Gone are the fortress-like volumes and architectural forms that once defined Mayner’s work. In their place, garments now seem to float, descend, and wrap themselves around the body with a sense of grace that borders on the ephemeral. Shirts and jackets shed their shoulders, collapsing into fabric that whispers rather than shouts. The fit is loose, but not careless. It is intentional, precise in its defiance.

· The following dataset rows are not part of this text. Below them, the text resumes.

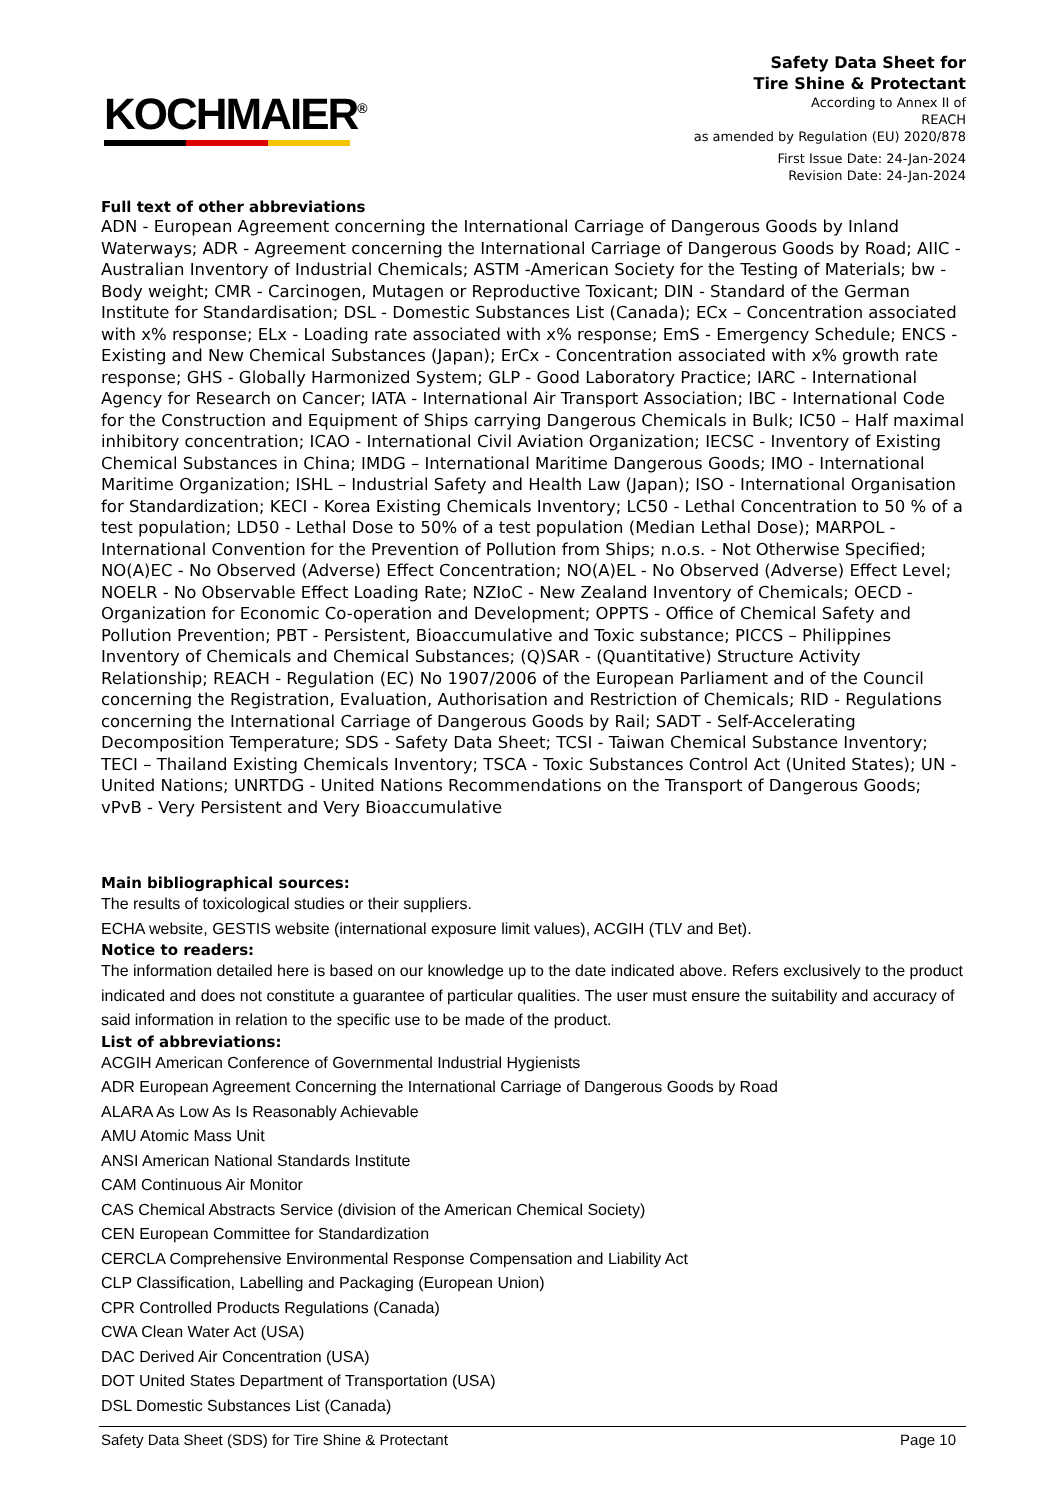KOCHMAIER<sup>®</sup>
Safety Data Sheet for
Tire Shine & Protectant
According to Annex II of
REACH
as amended by Regulation (EU) 2020/878
First Issue Date: 24-Jan-2024
Revision Date: 24-Jan-2024
Full text of other abbreviations
ADN - European Agreement concerning the International Carriage of Dangerous Goods by Inland Waterways; ADR - Agreement concerning the International Carriage of Dangerous Goods by Road; AIIC - Australian Inventory of Industrial Chemicals; ASTM -American Society for the Testing of Materials; bw - Body weight; CMR - Carcinogen, Mutagen or Reproductive Toxicant; DIN - Standard of the German Institute for Standardisation; DSL - Domestic Substances List (Canada); ECx – Concentration associated with x% response; ELx - Loading rate associated with x% response; EmS - Emergency Schedule; ENCS - Existing and New Chemical Substances (Japan); ErCx - Concentration associated with x% growth rate response; GHS - Globally Harmonized System; GLP - Good Laboratory Practice; IARC - International Agency for Research on Cancer; IATA - International Air Transport Association; IBC - International Code for the Construction and Equipment of Ships carrying Dangerous Chemicals in Bulk; IC50 – Half maximal inhibitory concentration; ICAO - International Civil Aviation Organization; IECSC - Inventory of Existing Chemical Substances in China; IMDG – International Maritime Dangerous Goods; IMO - International Maritime Organization; ISHL – Industrial Safety and Health Law (Japan); ISO - International Organisation for Standardization; KECI - Korea Existing Chemicals Inventory; LC50 - Lethal Concentration to 50 % of a test population; LD50 - Lethal Dose to 50% of a test population (Median Lethal Dose); MARPOL - International Convention for the Prevention of Pollution from Ships; n.o.s. - Not Otherwise Specified; NO(A)EC - No Observed (Adverse) Effect Concentration; NO(A)EL - No Observed (Adverse) Effect Level; NOELR - No Observable Effect Loading Rate; NZIoC - New Zealand Inventory of Chemicals; OECD - Organization for Economic Co-operation and Development; OPPTS - Office of Chemical Safety and Pollution Prevention; PBT - Persistent, Bioaccumulative and Toxic substance; PICCS – Philippines Inventory of Chemicals and Chemical Substances; (Q)SAR - (Quantitative) Structure Activity Relationship; REACH - Regulation (EC) No 1907/2006 of the European Parliament and of the Council concerning the Registration, Evaluation, Authorisation and Restriction of Chemicals; RID - Regulations concerning the International Carriage of Dangerous Goods by Rail; SADT - Self-Accelerating Decomposition Temperature; SDS - Safety Data Sheet; TCSI - Taiwan Chemical Substance Inventory; TECI – Thailand Existing Chemicals Inventory; TSCA - Toxic Substances Control Act (United States); UN - United Nations; UNRTDG - United Nations Recommendations on the Transport of Dangerous Goods; vPvB - Very Persistent and Very Bioaccumulative
Main bibliographical sources:
The results of toxicological studies or their suppliers.
ECHA website, GESTIS website (international exposure limit values), ACGIH (TLV and Bet).
Notice to readers:
The information detailed here is based on our knowledge up to the date indicated above. Refers exclusively to the product indicated and does not constitute a guarantee of particular qualities. The user must ensure the suitability and accuracy of said information in relation to the specific use to be made of the product.
List of abbreviations:
ACGIH American Conference of Governmental Industrial Hygienists
ADR European Agreement Concerning the International Carriage of Dangerous Goods by Road
ALARA As Low As Is Reasonably Achievable
AMU Atomic Mass Unit
ANSI American National Standards Institute
CAM Continuous Air Monitor
CAS Chemical Abstracts Service (division of the American Chemical Society)
CEN European Committee for Standardization
CERCLA Comprehensive Environmental Response Compensation and Liability Act
CLP Classification, Labelling and Packaging (European Union)
CPR Controlled Products Regulations (Canada)
CWA Clean Water Act (USA)
DAC Derived Air Concentration (USA)
DOT United States Department of Transportation (USA)
DSL Domestic Substances List (Canada)
Safety Data Sheet (SDS) for Tire Shine & Protectant Page 10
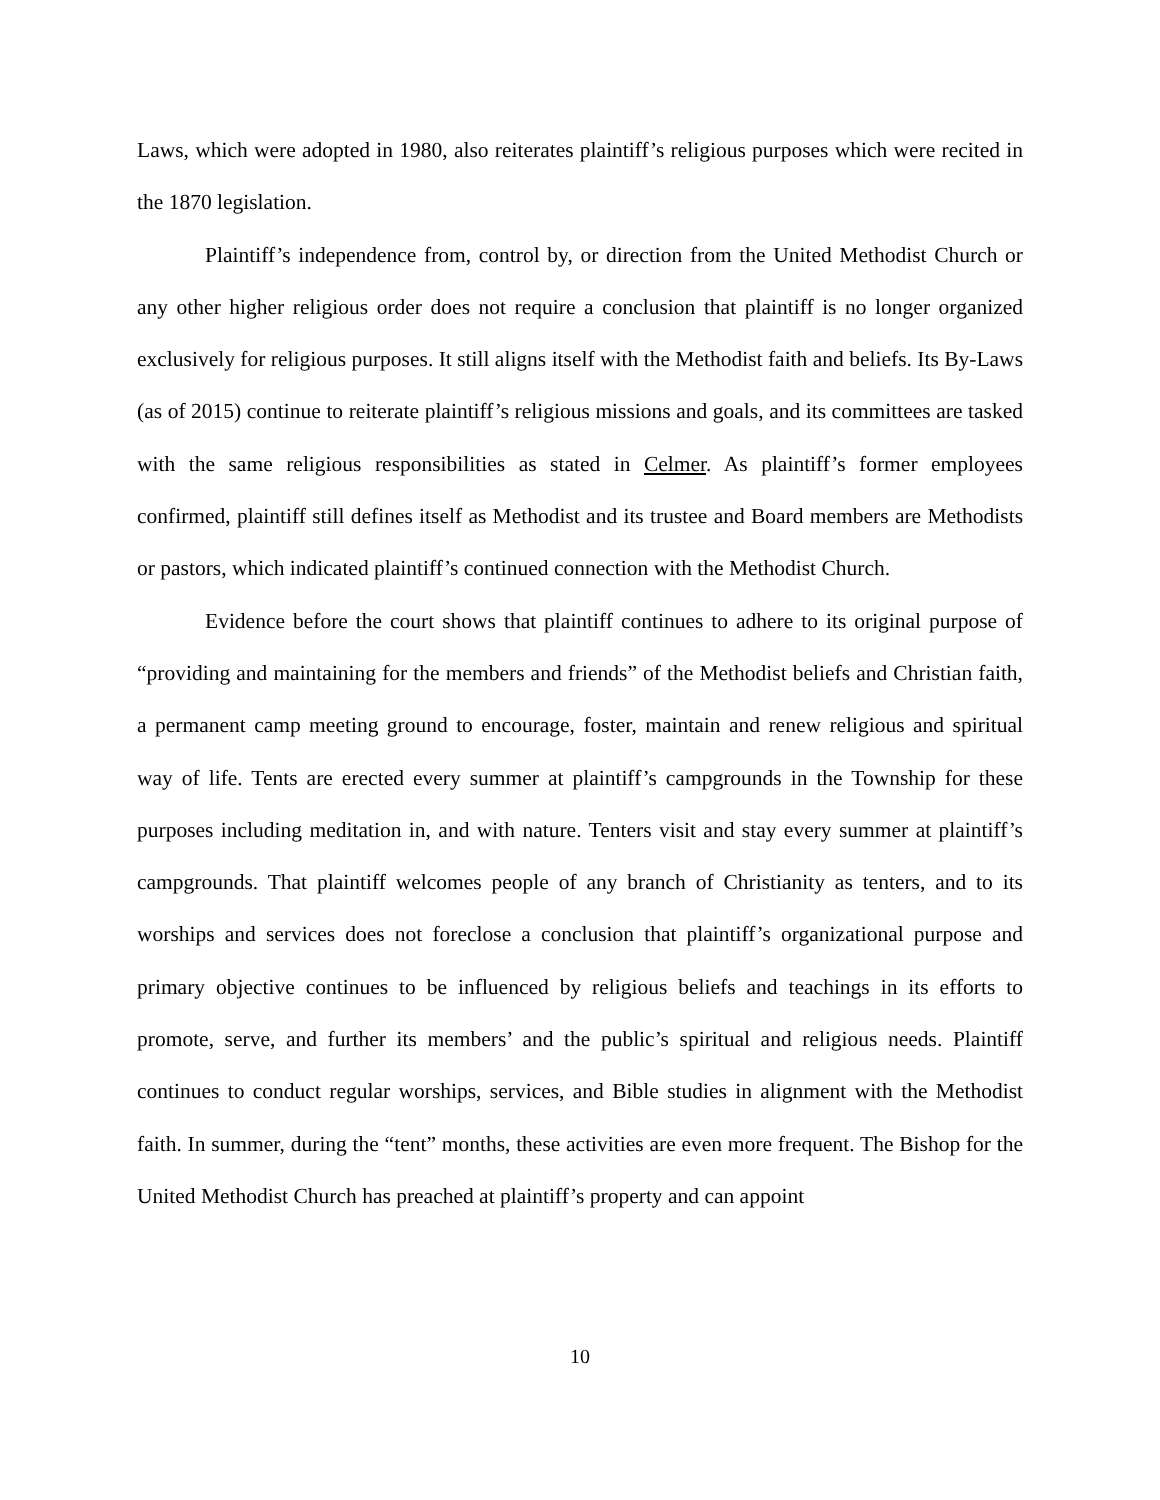Laws, which were adopted in 1980, also reiterates plaintiff’s religious purposes which were recited in the 1870 legislation.
Plaintiff’s independence from, control by, or direction from the United Methodist Church or any other higher religious order does not require a conclusion that plaintiff is no longer organized exclusively for religious purposes. It still aligns itself with the Methodist faith and beliefs. Its By-Laws (as of 2015) continue to reiterate plaintiff’s religious missions and goals, and its committees are tasked with the same religious responsibilities as stated in Celmer. As plaintiff’s former employees confirmed, plaintiff still defines itself as Methodist and its trustee and Board members are Methodists or pastors, which indicated plaintiff’s continued connection with the Methodist Church.
Evidence before the court shows that plaintiff continues to adhere to its original purpose of “providing and maintaining for the members and friends” of the Methodist beliefs and Christian faith, a permanent camp meeting ground to encourage, foster, maintain and renew religious and spiritual way of life. Tents are erected every summer at plaintiff’s campgrounds in the Township for these purposes including meditation in, and with nature. Tenters visit and stay every summer at plaintiff’s campgrounds. That plaintiff welcomes people of any branch of Christianity as tenters, and to its worships and services does not foreclose a conclusion that plaintiff’s organizational purpose and primary objective continues to be influenced by religious beliefs and teachings in its efforts to promote, serve, and further its members’ and the public’s spiritual and religious needs. Plaintiff continues to conduct regular worships, services, and Bible studies in alignment with the Methodist faith. In summer, during the “tent” months, these activities are even more frequent. The Bishop for the United Methodist Church has preached at plaintiff’s property and can appoint
10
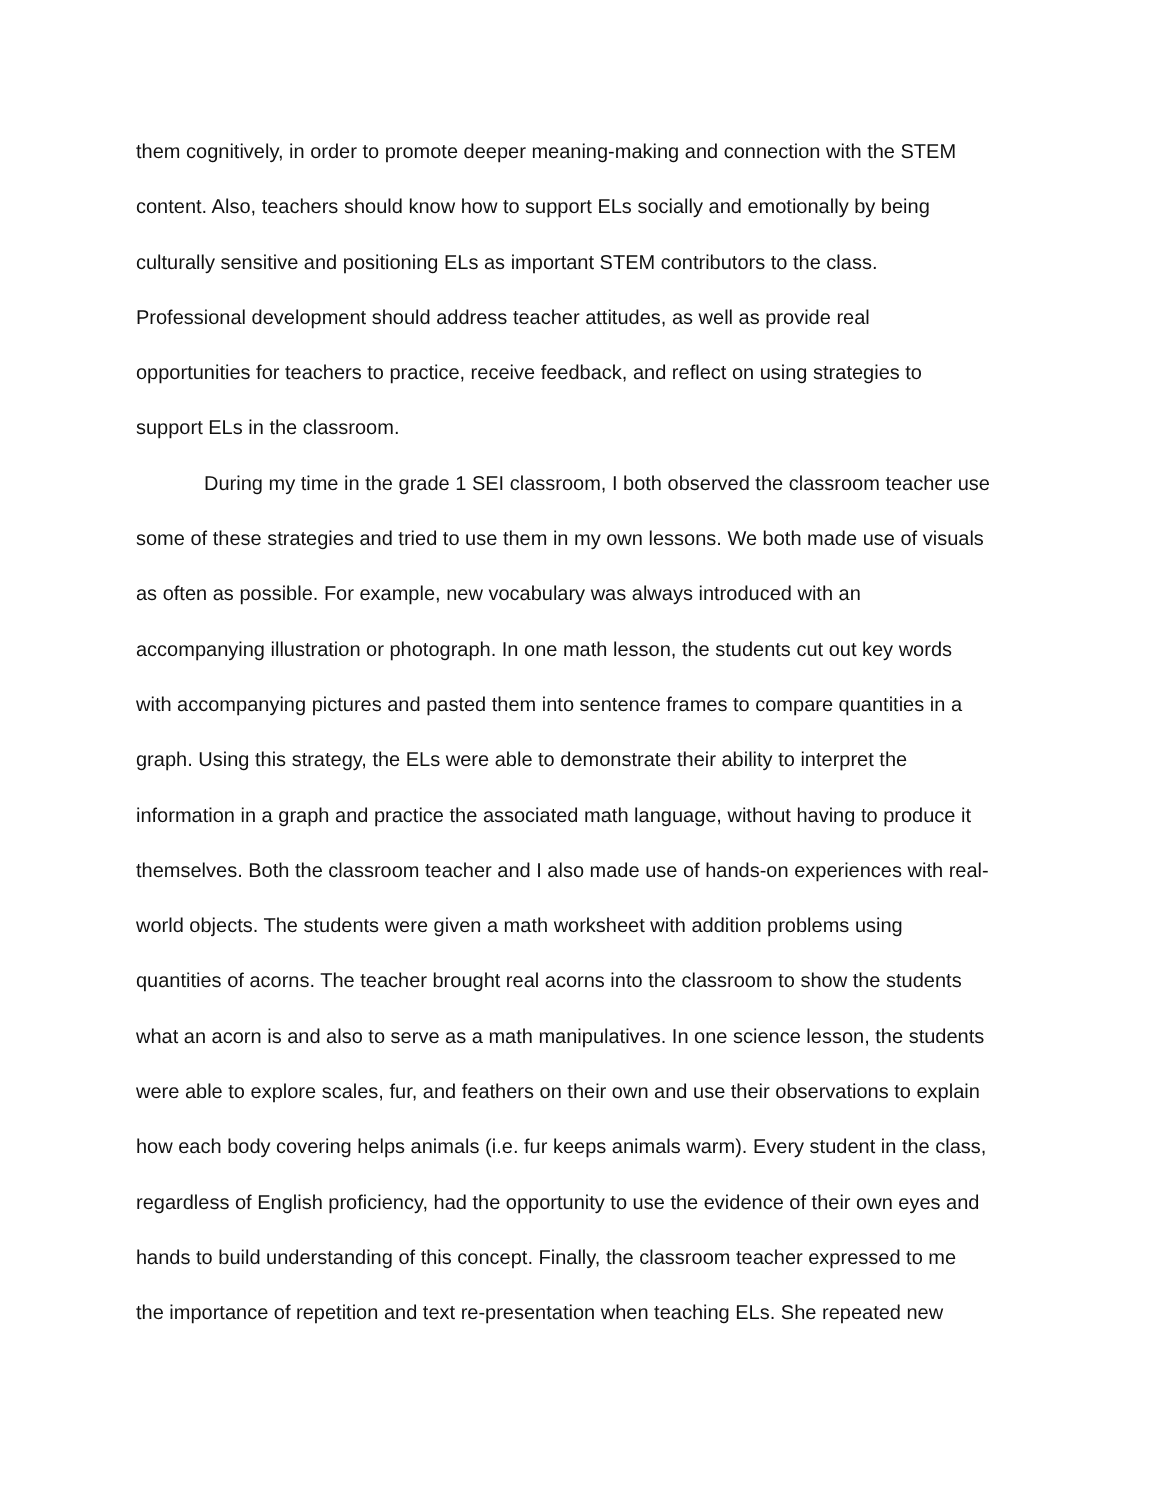them cognitively, in order to promote deeper meaning-making and connection with the STEM
content. Also, teachers should know how to support ELs socially and emotionally by being
culturally sensitive and positioning ELs as important STEM contributors to the class.
Professional development should address teacher attitudes, as well as provide real
opportunities for teachers to practice, receive feedback, and reflect on using strategies to
support ELs in the classroom.
During my time in the grade 1 SEI classroom, I both observed the classroom teacher use
some of these strategies and tried to use them in my own lessons. We both made use of visuals
as often as possible. For example, new vocabulary was always introduced with an
accompanying illustration or photograph. In one math lesson, the students cut out key words
with accompanying pictures and pasted them into sentence frames to compare quantities in a
graph. Using this strategy, the ELs were able to demonstrate their ability to interpret the
information in a graph and practice the associated math language, without having to produce it
themselves. Both the classroom teacher and I also made use of hands-on experiences with real-
world objects. The students were given a math worksheet with addition problems using
quantities of acorns. The teacher brought real acorns into the classroom to show the students
what an acorn is and also to serve as a math manipulatives. In one science lesson, the students
were able to explore scales, fur, and feathers on their own and use their observations to explain
how each body covering helps animals (i.e. fur keeps animals warm). Every student in the class,
regardless of English proficiency, had the opportunity to use the evidence of their own eyes and
hands to build understanding of this concept. Finally, the classroom teacher expressed to me
the importance of repetition and text re-presentation when teaching ELs. She repeated new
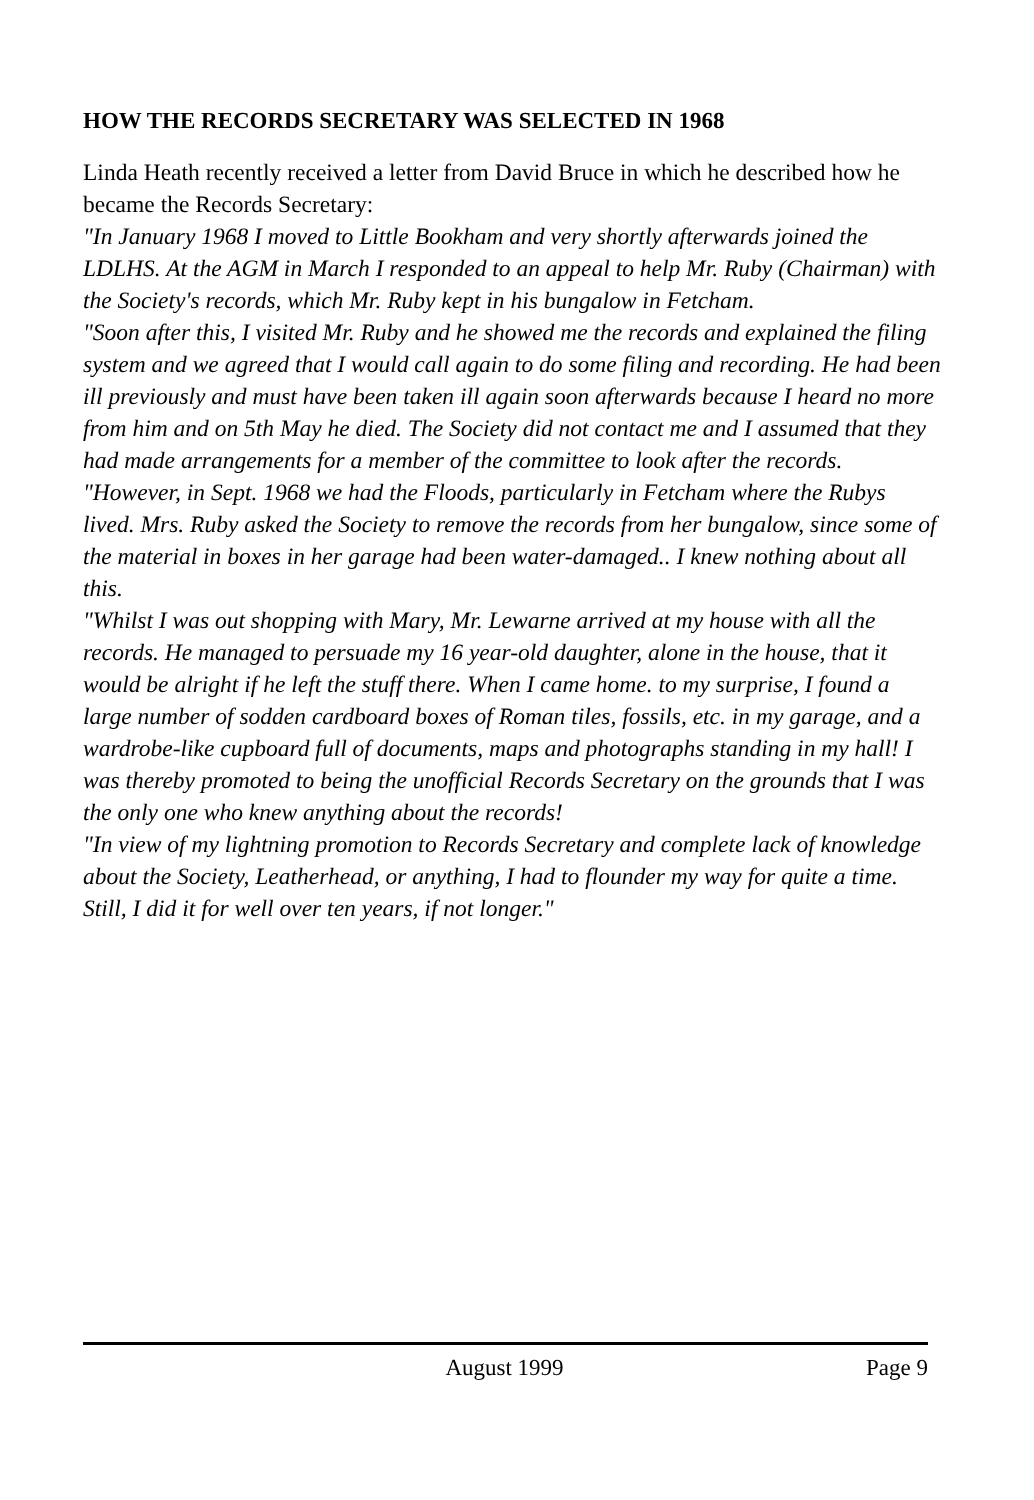HOW THE RECORDS SECRETARY WAS SELECTED IN 1968
Linda Heath recently received a letter from David Bruce in which he described how he became the Records Secretary:
"In January 1968 I moved to Little Bookham and very shortly afterwards joined the LDLHS. At the AGM in March I responded to an appeal to help Mr. Ruby (Chairman) with the Society's records, which Mr. Ruby kept in his bungalow in Fetcham.
"Soon after this, I visited Mr. Ruby and he showed me the records and explained the filing system and we agreed that I would call again to do some filing and recording. He had been ill previously and must have been taken ill again soon afterwards because I heard no more from him and on 5th May he died. The Society did not contact me and I assumed that they had made arrangements for a member of the committee to look after the records.
"However, in Sept. 1968 we had the Floods, particularly in Fetcham where the Rubys lived. Mrs. Ruby asked the Society to remove the records from her bungalow, since some of the material in boxes in her garage had been water-damaged.. I knew nothing about all this.
"Whilst I was out shopping with Mary, Mr. Lewarne arrived at my house with all the records. He managed to persuade my 16 year-old daughter, alone in the house, that it would be alright if he left the stuff there. When I came home. to my surprise, I found a large number of sodden cardboard boxes of Roman tiles, fossils, etc. in my garage, and a wardrobe-like cupboard full of documents, maps and photographs standing in my hall! I was thereby promoted to being the unofficial Records Secretary on the grounds that I was the only one who knew anything about the records!
"In view of my lightning promotion to Records Secretary and complete lack of knowledge about the Society, Leatherhead, or anything, I had to flounder my way for quite a time. Still, I did it for well over ten years, if not longer."
August 1999 Page 9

Delicate florals and gingham prints nod to vintage domestic interiors, reimagining nostalgia as a soft armor. Trousers and shorts in handkerchief cuts descend like petals from the waist. Elongated hooded parkas and pinched blazers play with volume and restraint, often held together with nothing more than a safety pin. The collection's textures, crunchy cottons, sheered wool, stretched knits layered over foam, create a tactile dialogue between skin, air, and fabric.There’s something alien in Mayner’s figures; pillbox hats and padded silhouettes recall a wardrobe assembled for another planet. Yet this collection feels deeply grounded in human warmth. These are clothes meant to shelter, not shield; to invite, not intimidate.
Perhaps most striking is Mayner’s treatment of structure, not as something to build, but to let go of. This act of “emptying” becomes a philosophy of dressing. Every drape and drop serves a purpose: to allow movement, to invite touch, to let the body breathe. It’s clothing as gesture, as vulnerability, as resistance to rigidity.